The cmake configuration file CMakeLists.txt is as follows. The HIP installation path is passed through the variable ROCM_DIR. The compilation here uses -DROCM_DIR=C:/Program Files/AMD/ROCm/6.2.

cmake_minimum_required(VERSION 3.13)
string(REGEX MATCHALL "[a-zA-Z]+\ |[a-zA-Z]+$" DIRNAME "${CMAKE_CURRENT_SOURCE_DIR}")
project(${DIRNAME} LANGUAGES C)
message(STATUS "PROJECT_NAME: ${PROJECT_NAME}")
set(CMAKE_C_STANDARD 11)

set(EXECUTE_FILE_NAME ${PROJECT_NAME}_${CMAKE_C_COMPILER_FRONTEND_VARIANT}_${CMAKE_C_COMPILER_ID}_${CMAKE_C_COMPILER_VERSION})
string(TOLOWER ${EXECUTE_FILE_NAME} EXECUTE_FILE_NAME)
message(STATUS "EXECUTE_FILE_NAME: ${EXECUTE_FILE_NAME}")

# setting aocl directory
if(DEFINED ROCM_DIR)
    message(STATUS "ROCM_DIR is set to: ${ROCM_DIR}")
else()
    message(FATAL_ERROR "ROCM_DIR is not defined. Please set it to the AOCL installation directory.")
endif()

set(CMAKE_C_FLAGS "${CMAKE_C_FLAGS} -D__HIP_PLATFORM_AMD__")

# Enable AOCL BLAS
set(ROCM_INCLUDE_DIRS ${ROCM_DIR}/include)
set(ROCM_LINK_DIR ${ROCM_DIR}/lib)
set(ROCM_LIBS "rocblas;amdhip64")

set(SRC_LIST
    src/main.c
    src/blas.c
)

add_executable(${EXECUTE_FILE_NAME} ${SRC_LIST})

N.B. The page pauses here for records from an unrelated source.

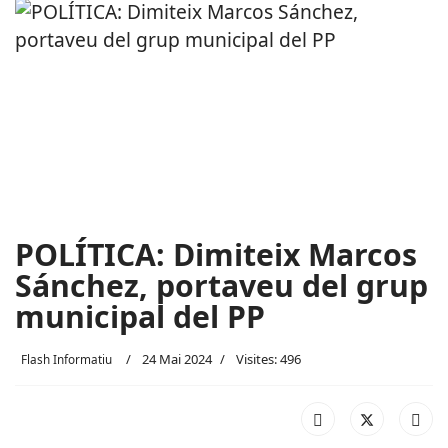
POLÍTICA: Dimiteix Marcos
Sánchez, portaveu del grup
municipal del PP
24 Mai 2024
Visites: 496
Flash Informatiu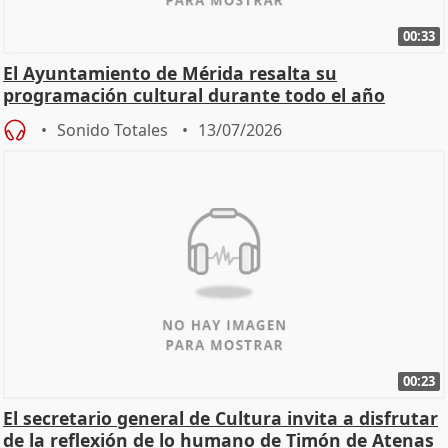
00:33
El Ayuntamiento de Mérida resalta su
programación cultural durante todo el año
Sonido Totales
13/07/2026
00:23
El secretario general de Cultura invita a disfrutar
de la reflexión de lo humano de Timón de Atenas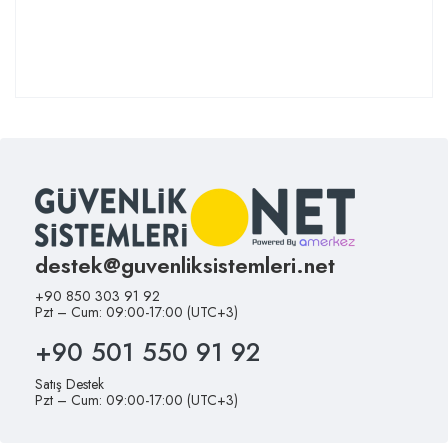
destek@guvenliksistemleri.net
+90 850 303 91 92
Pzt – Cum: 09:00-17:00 (UTC+3)
+90 501 550 91 92
Satış Destek
Pzt – Cum: 09:00-17:00 (UTC+3)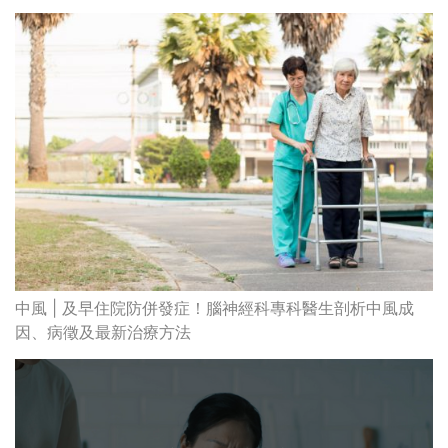
中風 | 及早住院防併發症！腦神經科專科醫生剖析中風成
因、病徵及最新治療方法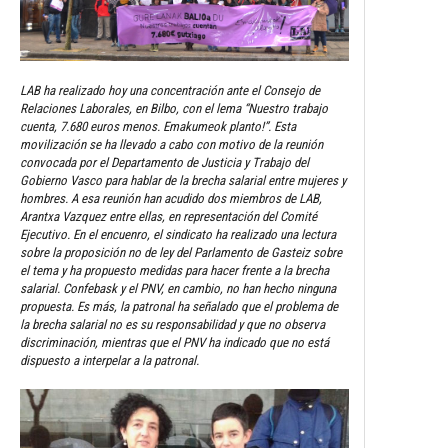
LAB ha realizado hoy una concentración ante el Consejo de
Relaciones Laborales, en Bilbo, con el lema “Nuestro trabajo
cuenta, 7.680 euros menos. Emakumeok planto!”. Esta
movilización se ha llevado a cabo con motivo de la reunión
convocada por el Departamento de Justicia y Trabajo del
Gobierno Vasco para hablar de la brecha salarial entre mujeres y
hombres. A esa reunión han acudido dos miembros de LAB,
Arantxa Vazquez entre ellas, en representación del Comité
Ejecutivo. En el encuenro, el sindicato ha realizado una lectura
sobre la proposición no de ley del Parlamento de Gasteiz sobre
el tema y ha propuesto medidas para hacer frente a la brecha
salarial. Confebask y el PNV, en cambio, no han hecho ninguna
propuesta. Es más, la patronal ha señalado que el problema de
la brecha salarial no es su responsabilidad y que no observa
discriminación, mientras que el PNV ha indicado que no está
dispuesto a interpelar a la patronal.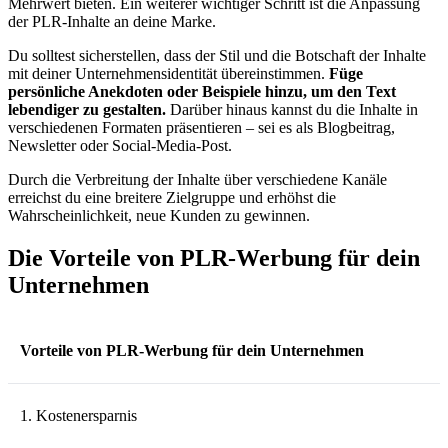
Mehrwert bieten. Ein weiterer wichtiger Schritt ist die Anpassung
der PLR-Inhalte an deine Marke.
Du solltest sicherstellen, dass der Stil und die Botschaft der Inhalte
mit deiner Unternehmensidentität übereinstimmen.
Füge
persönliche Anekdoten oder Beispiele hinzu, um den Text
lebendiger zu gestalten.
Darüber hinaus kannst du die Inhalte in
verschiedenen Formaten präsentieren – sei es als Blogbeitrag,
Newsletter oder Social-Media-Post.
Durch die Verbreitung der Inhalte über verschiedene Kanäle
erreichst du eine breitere Zielgruppe und erhöhst die
Wahrscheinlichkeit, neue Kunden zu gewinnen.
Die Vorteile von PLR-Werbung für dein
Unternehmen
Vorteile von PLR-Werbung für dein Unternehmen
1. Kostenersparnis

target_include_directories(${EXECUTE_FILE_NAME} PRIVATE
    ${ROCM_INCLUDE_DIRS}
)
target_link_directories(${EXECUTE_FILE_NAME} PRIVATE
    ${ROCM_LINK_DIR}
)

target_link_libraries(${EXECUTE_FILE_NAME} PRIVATE
    ${ROCM_LIBS}
)

Compile using clang-cl of vs2022 on Windows platform, the running effect is as follows:

PS D:\example\efficiency_v3\rocm\build\Release> ."D:/example/efficiency_v3/rocm/build/Release/rocm_msvc_clang_19.1.5.exe" -l 10 -n 12
Using float precision for matrix multiplication.
1       : 4096 x 4096 Matrix multiply wall time : 0.595000s(230.990Gflops)
2       : 4096 x 4096 Matrix multiply wall time : 0.146214s(939.986Gflops)
3       : 4096 x 4096 Matrix multiply wall time : 0.147548s(931.486Gflops)
4       : 4096 x 4096 Matrix multiply wall time : 0.146811s(936.165Gflops)
5       : 4096 x 4096 Matrix multiply wall time : 0.152827s(899.311Gflops)
6       : 4096 x 4096 Matrix multiply wall time : 0.143523s(957.610Gflops)
7       : 4096 x 4096 Matrix multiply wall time : 0.147841s(929.642Gflops)
8       : 4096 x 4096 Matrix multiply wall time : 0.152921s(898.757Gflops)
9       : 4096 x 4096 Matrix multiply wall time : 0.173812s(790.734Gflops)
10      : 4096 x 4096 Matrix multiply wall time : 0.172323s(797.565Gflops)
Average Gflops: 831.225, Max Gflops: 957.610
Average Time: 0.197882s, Min Time: 0.143523s
PS D:\example\efficiency_v3\rocm\build\Release> ."D:/example/efficiency_v3/rocm/build/Release/rocm_msvc_clang_19.1.5.exe" -l 10 -n 12 -double
Using double precision for matrix multiplication.
1       : 4096 x 4096 Matrix multiply wall time : 1.694739s(81.097Gflops)
2       : 4096 x 4096 Matrix multiply wall time : 1.185994s(115.885Gflops)
3       : 4096 x 4096 Matrix multiply wall time : 1.262083s(108.898Gflops)
4       : 4096 x 4096 Matrix multiply wall time : 1.232974s(111.469Gflops)
5       : 4096 x 4096 Matrix multiply wall time : 1.156926s(118.797Gflops)
6       : 4096 x 4096 Matrix multiply wall time : 1.220483s(112.610Gflops)
7       : 4096 x 4096 Matrix multiply wall time : 1.270335s(108.191Gflops)
8       : 4096 x 4096 Matrix multiply wall time : 1.209922s(113.593Gflops)
9       : 4096 x 4096 Matrix multiply wall time : 1.226809s(112.030Gflops)
10      : 4096 x 4096 Matrix multiply wall time : 1.335011s(102.950Gflops)
Average Gflops: 108.552, Max Gflops: 118.797
Average Time: 1.279528s, Min Time: 1.156926s

The performance is similar to opencl, and we look forward to developing more features.